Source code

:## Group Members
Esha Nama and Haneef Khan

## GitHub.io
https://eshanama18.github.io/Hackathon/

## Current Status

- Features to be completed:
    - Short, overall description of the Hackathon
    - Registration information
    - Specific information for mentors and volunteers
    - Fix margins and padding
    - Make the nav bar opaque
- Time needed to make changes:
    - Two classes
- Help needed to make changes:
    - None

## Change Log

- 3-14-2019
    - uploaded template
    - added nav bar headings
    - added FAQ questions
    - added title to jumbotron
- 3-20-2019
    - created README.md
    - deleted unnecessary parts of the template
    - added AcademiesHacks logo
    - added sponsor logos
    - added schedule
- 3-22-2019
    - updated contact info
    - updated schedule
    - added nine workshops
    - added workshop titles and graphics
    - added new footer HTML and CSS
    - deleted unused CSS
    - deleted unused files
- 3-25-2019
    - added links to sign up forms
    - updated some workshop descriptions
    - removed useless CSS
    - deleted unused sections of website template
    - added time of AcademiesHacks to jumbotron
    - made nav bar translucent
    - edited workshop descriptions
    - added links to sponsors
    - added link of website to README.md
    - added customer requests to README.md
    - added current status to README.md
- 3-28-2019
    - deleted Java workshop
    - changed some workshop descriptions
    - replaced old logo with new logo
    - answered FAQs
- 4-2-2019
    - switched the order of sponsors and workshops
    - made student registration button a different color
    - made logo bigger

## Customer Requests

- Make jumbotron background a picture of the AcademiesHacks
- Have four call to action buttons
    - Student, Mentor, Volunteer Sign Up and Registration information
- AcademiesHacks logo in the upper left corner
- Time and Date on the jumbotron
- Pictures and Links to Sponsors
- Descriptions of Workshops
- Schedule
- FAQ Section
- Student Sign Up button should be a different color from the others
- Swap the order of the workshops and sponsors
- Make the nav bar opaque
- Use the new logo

....

What you will do
Without omission, return all of the records exactly as given.

Expected answer
Source code

:## Group Members
Esha Nama and Haneef Khan

## GitHub.io
https://eshanama18.github.io/Hackathon/

## Current Status

- Features to be completed:
    - Short, overall description of the Hackathon
    - Registration information
    - Specific information for mentors and volunteers
    - Fix margins and padding
    - Make the nav bar opaque
- Time needed to make changes:
    - Two classes
- Help needed to make changes:
    - None

## Change Log

- 3-14-2019
    - uploaded template
    - added nav bar headings
    - added FAQ questions
    - added title to jumbotron
- 3-20-2019
    - created README.md
    - deleted unnecessary parts of the template
    - added AcademiesHacks logo
    - added sponsor logos
    - added schedule
- 3-22-2019
    - updated contact info
    - updated schedule
    - added nine workshops
    - added workshop titles and graphics
    - added new footer HTML and CSS
    - deleted unused CSS
    - deleted unused files
- 3-25-2019
    - added links to sign up forms
    - updated some workshop descriptions
    - removed useless CSS
    - deleted unused sections of website template
    - added time of AcademiesHacks to jumbotron
    - made nav bar translucent
    - edited workshop descriptions
    - added links to sponsors
    - added link of website to README.md
    - added customer requests to README.md
    - added current status to README.md
- 3-28-2019
    - deleted Java workshop
    - changed some workshop descriptions
    - replaced old logo with new logo
    - answered FAQs
- 4-2-2019
    - switched the order of sponsors and workshops
    - made student registration button a different color
    - made logo bigger

## Customer Requests

- Make jumbotron background a picture of the AcademiesHacks
- Have four call to action buttons
    - Student, Mentor, Volunteer Sign Up and Registration information
- AcademiesHacks logo in the upper left corner
- Time and Date on the jumbotron
- Pictures and Links to Sponsors
- Descriptions of Workshops
- Schedule
- FAQ Section
- Student Sign Up button should be a different color from the others
- Swap the order of the workshops and sponsors
- Make the nav bar opaque
- Use the new logo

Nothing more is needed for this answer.